Document section:
***

From: Chuck Lever <chuck.lever@oracle.com>
Subject: Re: nfs_file_flush() question
Date: Mon, 18 Aug 2008 12:04:01 -0400
Message-ID: <309543F5-E522-44CC-B114-C9652328FE0F@oracle.com>
References: <20080817002342.GA17223@yahoo-inc.com> <1218992641.7999.2.camel@localhost>
Mime-Version: 1.0 (Apple Message framework v928.1)
Content-Type: text/plain; charset=US-ASCII; format=flowed; delsp=yes
Cc: Quentin Barnes <qbarnes+nfs@yahoo-inc.com>,
	linux-nfs@vger.kernel.org
To: Trond Myklebust <trond.myklebust@fys.uio.no>
In-Reply-To: <1218992641.7999.2.camel@localhost>
Sender: linux-nfs-owner@vger.kernel.org

On Aug 17, 2008, at 1:04 PM, Trond Myklebust wrote:
> On Sat, 2008-08-16 at 19:23 -0500, Quentin Barnes wrote:
>> I've been coming up to speed on the NFS protocol and its NFS client
>> support in Linux.  I've been comparing performance of NFS on RHEL4
>> and RHEL5 vs. FreeBSD 6.2.  (Okay, we're on an old base, but I don't
>> think it matters here for this question.)

***

Request: Please write out the NFS message again, starting at "From: Chuck Lever" and ending at "Message framework v928.1)", and swap "Chuck Lever" for "C. Lever". The rows after this are separate material, apart from the NFS message.

***

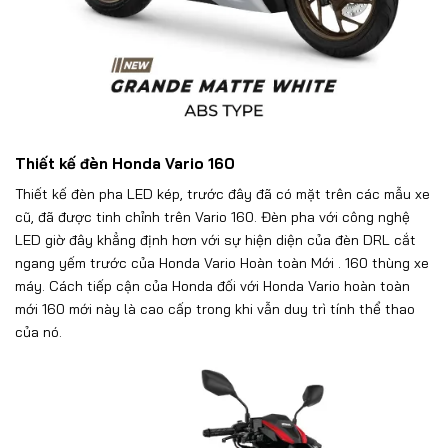
Thiết kế đèn Honda Vario 160
Thiết kế đèn pha LED kép, trước đây đã có mặt trên các mẫu xe
cũ, đã được tinh chỉnh trên Vario 160. Đèn pha với công nghệ
LED giờ đây khẳng định hơn với sự hiện diện của đèn DRL cắt
ngang yếm trước của Honda Vario Hoàn toàn Mới . 160 thùng xe
máy. Cách tiếp cận của Honda đối với Honda Vario hoàn toàn
mới 160 mới này là cao cấp trong khi vẫn duy trì tính thể thao
của nó.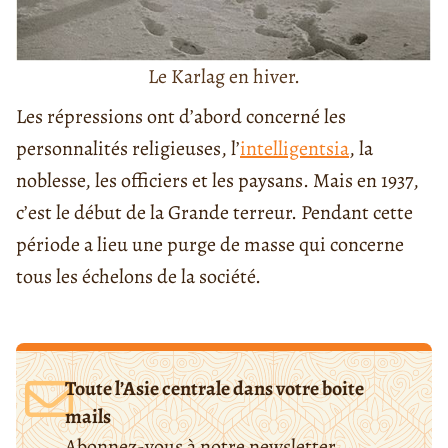
Le Karlag en hiver.
Les répressions ont d’abord concerné les
personnalités religieuses, l’
intelligentsia
, la
noblesse, les officiers et les paysans. Mais en 1937,
c’est le début de la
Grande terreur.
Pendant cette
période a lieu une purge de masse qui concerne
tous les échelons de la société.
Toute l’Asie centrale dans votre boite
mails
Abonnez-vous à notre newsletter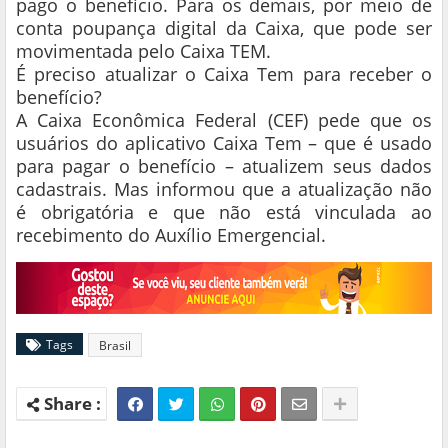
pago o benefício. Para os demais, por meio de
conta poupança digital da Caixa, que pode ser
movimentada pelo Caixa TEM.
É preciso atualizar o Caixa Tem para receber o
benefício?
A Caixa Econômica Federal (CEF) pede que os
usuários do aplicativo Caixa Tem – que é usado
para pagar o benefício – atualizem seus dados
cadastrais. Mas informou que a atualização não
é obrigatória e que não está vinculada ao
recebimento do Auxílio Emergencial.
Tags
Brasil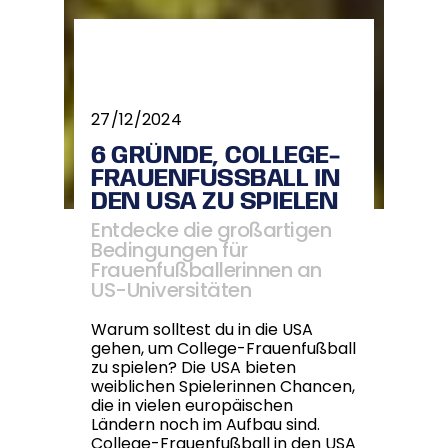
27/12/2024
6 GRÜNDE, COLLEGE-
FRAUENFUSSBALL IN D
EN USA ZU SPIELEN
Entdecke die großartigen
Bedingungen für
Frauenfußballerinnen an
US-Universitäten
Warum solltest du in die USA
gehen, um College-Frauenfußball
zu spielen? Die USA bieten
weiblichen Spielerinnen Chancen,
die in vielen europäischen
Ländern noch im Aufbau sind.
College-Frauenfußball in den USA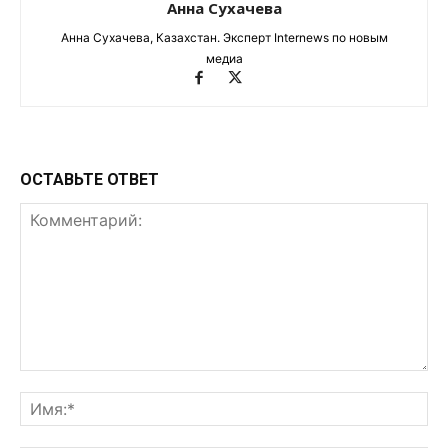
Анна Сухачева
Анна Сухачева, Казахстан. Эксперт Internews по новым
медиа
ОСТАВЬТЕ ОТВЕТ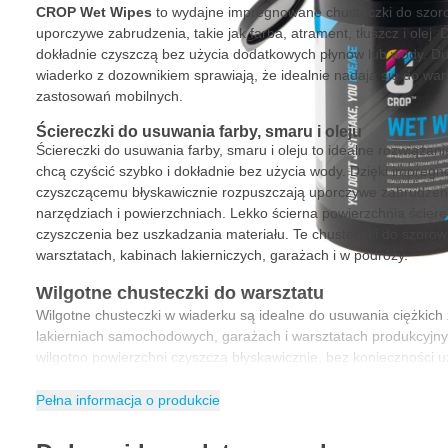
CROP Wet Wipes
to wydajne impregnowane chusteczki do szoro
uporczywe zabrudzenia, takie jak farba, atrament, tłuszcz i olej. D
dokładnie czyszczą bez użycia dodatkowych płynów lub wody. Duż
wiaderko z dozownikiem sprawiają, że idealnie nadają się do w
zastosowań mobilnych.
Ściereczki do usuwania farby, smaru i oleju
Ściereczki do usuwania farby, smaru i oleju to idealne rozwiązanie
chcą czyścić szybko i dokładnie bez użycia wody. Dzięki impre
czyszczącemu błyskawicznie rozpuszczają uporczywe zabrudzeni
narzędziach i powierzchniach. Lekko ścierna powierzchnia ście
czyszczenia bez uszkadzania materiału. Te chusteczki do szorow
warsztatach, kabinach lakierniczych, garażach i w podróży.
Wilgotne chusteczki do warsztatu
Wilgotne chusteczki w wiaderku są idealne do usuwania ciężkic
lakierniach samochodowych, garażach i warsztatach produkcyjny
wilgotno powierzchni czyszczą błyskawicznie, bez konieczności 
środków czyszczących. Idealne do miejsc, w których zlew lub stac
takich jak naprawy mobilne lub linie przemysłowe. Bez wysiłku usu
Pełna informacja o produkcie
uporczywe pozostałości z rąk, narzędzi i powierzchni.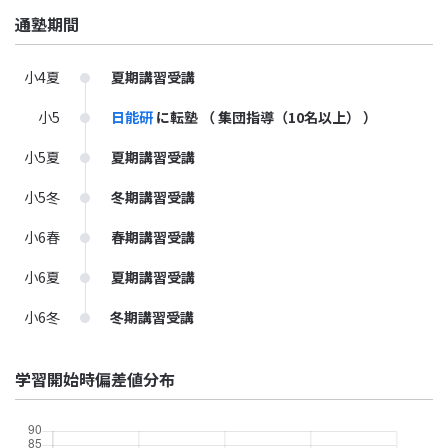
通塾期間
小4夏
夏期講習受講
小5
日能研
に転塾
（ 集団指導（10名以上） ）
小5夏
夏期講習受講
小5冬
冬期講習受講
小6春
春期講習受講
小6夏
夏期講習受講
小6冬
冬期講習受講
学習開始時偏差値分布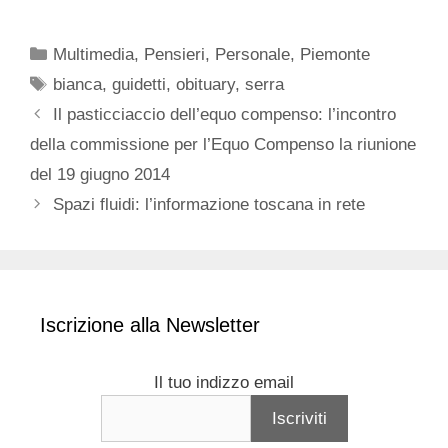
Categorie
Multimedia
,
Pensieri
,
Personale
,
Piemonte
Tag
bianca
,
guidetti
,
obituary
,
serra
Il pasticciaccio dell’equo compenso: l’incontro
della commissione per l’Equo Compenso la riunione
del 19 giugno 2014
Spazi fluidi: l’informazione toscana in rete
Iscrizione alla Newsletter
Il tuo indizzo email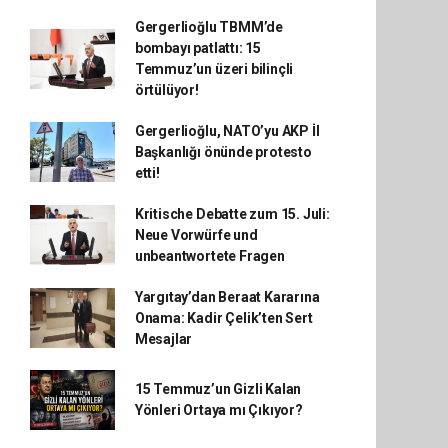
Gergerlioğlu TBMM’de
bombayı patlattı: 15
Temmuz’un üzeri bilinçli
örtülüyor!
Gergerlioğlu, NATO’yu AKP İl
Başkanlığı önünde protesto
etti!
Kritische Debatte zum 15. Juli:
Neue Vorwürfe und
unbeantwortete Fragen
Yargıtay’dan Beraat Kararına
Onama: Kadir Çelik’ten Sert
Mesajlar
15 Temmuz’un Gizli Kalan
Yönleri Ortaya mı Çıkıyor?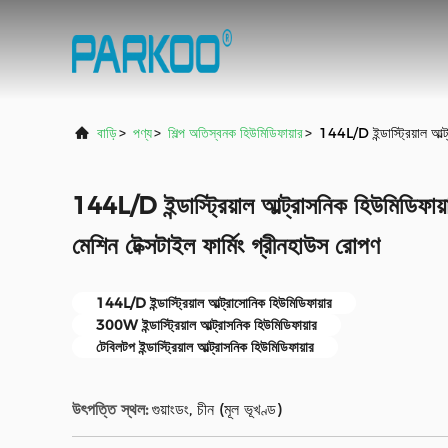
বাড়ি
>
পণ্য
>
শিল্প অতিস্বনক হিউমিডিফায়ার
>
144L/D ইন্ডাস্ট্রিয়াল আল্ট
144L/D ইন্ডাস্ট্রিয়াল আল্ট্রাসনিক হিউমিডিফায়ার
মেশিন টেক্সটাইল ফার্মিং গ্রীনহাউস রোপণ
144L/D ইন্ডাস্ট্রিয়াল আল্ট্রাসোনিক হিউমিডিফায়ার
300W ইন্ডাস্ট্রিয়াল আল্ট্রাসনিক হিউমিডিফায়ার
টেবিলটপ ইন্ডাস্ট্রিয়াল আল্ট্রাসনিক হিউমিডিফায়ার
উৎপত্তি স্থল:
গুয়াংডং, চীন (মূল ভূখণ্ড)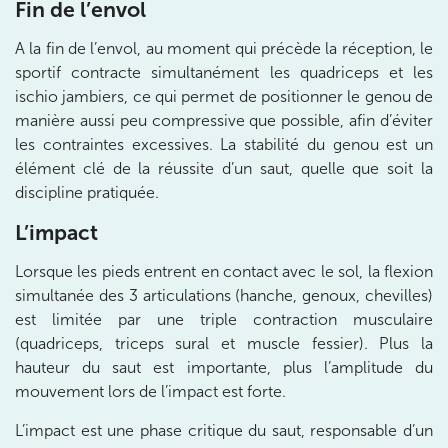
Fin de l’envol
Prenez RDV sur
A la fin de l’envol, au moment qui précède la réception, le
sportif contracte simultanément les quadriceps et les
IK BOULOGNE
ischio jambiers, ce qui permet de positionner le genou de
manière aussi peu compressive que possible, afin d’éviter
3 Av. André Morizet 92100 Boulogne-
les contraintes excessives. La stabilité du genou est un
Billancourt
élément clé de la réussite d’un saut, quelle que soit la
3 Av. André Morizet 92100 Boulogne-Billancourt
01 48 25 34 79
discipline pratiquée.
L’impact
Prenez RDV sur
Prenez RDV sur
Lorsque les pieds entrent en contact avec le sol, la flexion
simultanée des 3 articulations (hanche, genoux, chevilles)
est limitée par une triple contraction musculaire
IK CHÂTENAY-MALABRY
(quadriceps, triceps sural et muscle fessier). Plus la
380 Av. de la Division Leclerc 92290
hauteur du saut est importante, plus l’amplitude du
Châtenay-Malabry
mouvement lors de l’impact est forte.
380 Av. de la Division Leclerc 92290 Châtenay-Ma
01 43 50 05 24
L’impact est une phase critique du saut, responsable d’un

***

Written response:
From: C. Lever <chuck.lever@oracle.com>
Subject: Re: nfs_file_flush() question
Date: Mon, 18 Aug 2008 12:04:01 -0400
Message-ID: <309543F5-E522-44CC-B114-C9652328FE0F@oracle.com>
References: <20080817002342.GA17223@yahoo-inc.com> <1218992641.7999.2.camel@localhost>
Mime-Version: 1.0 (Apple Message framework v928.1)